Día de todos los Santos, pintado por Fra Angelico |
«Pidamos al Señor perdón por todos nuestros pecados y
pidamos también por todos nuestros difuntos…», decía el cura en la misa que se
celebraba en el cementerio el día de Todos los Santos. En el centro, junto a
unos cuantos cipreses, se había improvisado el altar. Era por la tarde y pronto
se pondría el sol, el mismo que iluminaba las tumbas de mármol blanco, negro y
de granito y hacia brillar los ramos de crisantemos que habían dejado sobre
ellas.
Hablaban de perdón Martita, que está en la edad del pavo y
su prima Rosi:
─Tú perdonarías a alguien que te ha hecho mucho mal ─decía
Martita.
─Según ─le contesta Rosi, si es mucho el mal que me han
hecho igual no puedo perdonar.
─Pero si tú no perdonas no te perdona Dios.
─Anda, tonta, Dios te perdona siempre si rezas y te
arrepientes.
También el herrero y el sastre hablaban de perdón.

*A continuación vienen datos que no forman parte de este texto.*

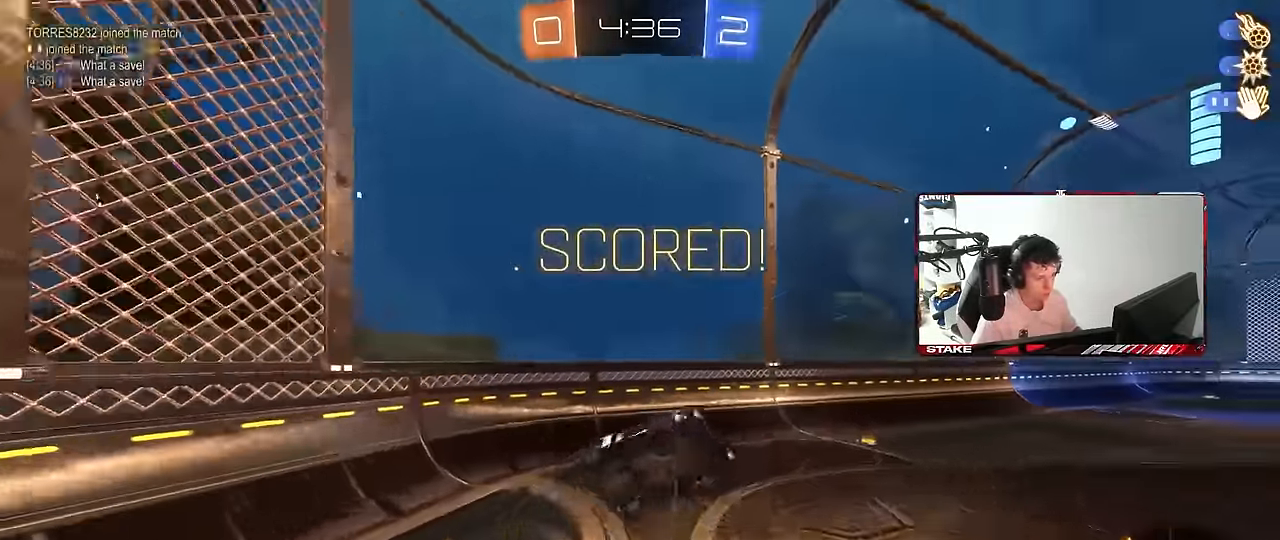
{"keys": ["a", "shift", "w"], "mouse": ["left"], "mouse_move": "still", "events": [[117, "mouse_left", "down"]]}
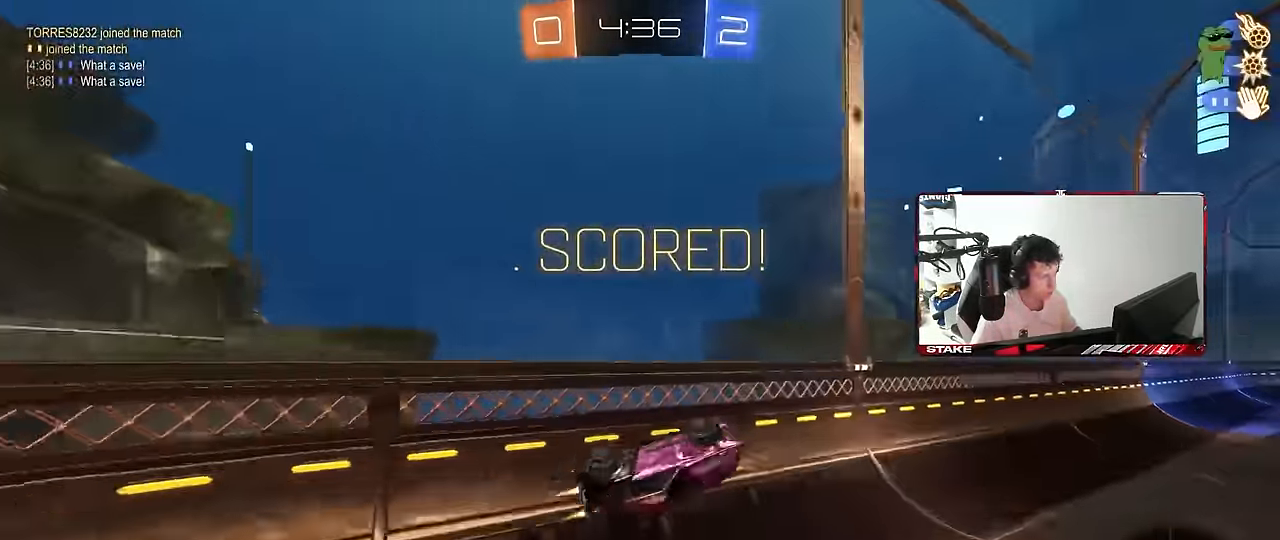
{"keys": ["a", "s", "shift"], "mouse": ["left"], "mouse_move": "still", "events": [[34, "a", "up"], [34, "shift", "up"], [84, "d", "down"], [267, "d", "up"], [267, "mouse_right", "down"], [317, "shift", "down"], [317, "w", "up"], [367, "a", "down"], [417, "mouse_right", "up"], [467, "s", "down"]]}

─Yo ni robo ni mato ─decía el sastre, ¿De qué tengo que
pedir perdón?
─Todos somos pecadores ─contestó el herrero con sorna.
─ Unos más que otros ─Terció Julito, que pasaba por allí.
Entonces, la casulla del cura empezó a moverse lo mismo
que la sabanilla del altar improvisado. Cayeron las velas encendidas, que el
monaguillo se apresuró a apagar. Movía el viento los cipreses del cementerio y
volcaba las macetas de crisantemos. Las flores de papel salieron volando, como
cometas de colores, las faldas de niñas y mujeres se subían a la cintura, a
pesar de los esfuerzos de sus dueñas para bajarlas. Empezó a llover y arreció
el viento. Algunos aguantaron estoicos el chaparrón, otros se refugiaron en el
tanatorio, que estaba abierto. Era un sitio frio y destartalado con una especie
de mesa de cemento donde se practicaban las autopsias, cuando alguien moría de
muerte violenta o se suicidaba. Una Virgen Dolorosa en una hornacina presidía
la estancia. Con el pelo mojado y poco asustadas las mujeres empezaron a cantar
el «Perdona tu pueblo Señor…». Un trueno horroroso se oyó a lo lejos y, al
mismo tiempo, se apagó la luz. Se hizo el silencio, alguien propuso rezar un rosario
y, Vicentita, que había sido monja, empezó a rezar con voz temblorosa.
A medida que se repetían las avemarías la tormenta se
alejaba. Luego, salió el arco iris y alguien dijo: «Es el símbolo del perdón de
Dios». Fueron saliendo todos poco a poco, comentando las incidencias y abriendo
los paraguas. El sol se puso, al fin, y todos regresaron a sus casas.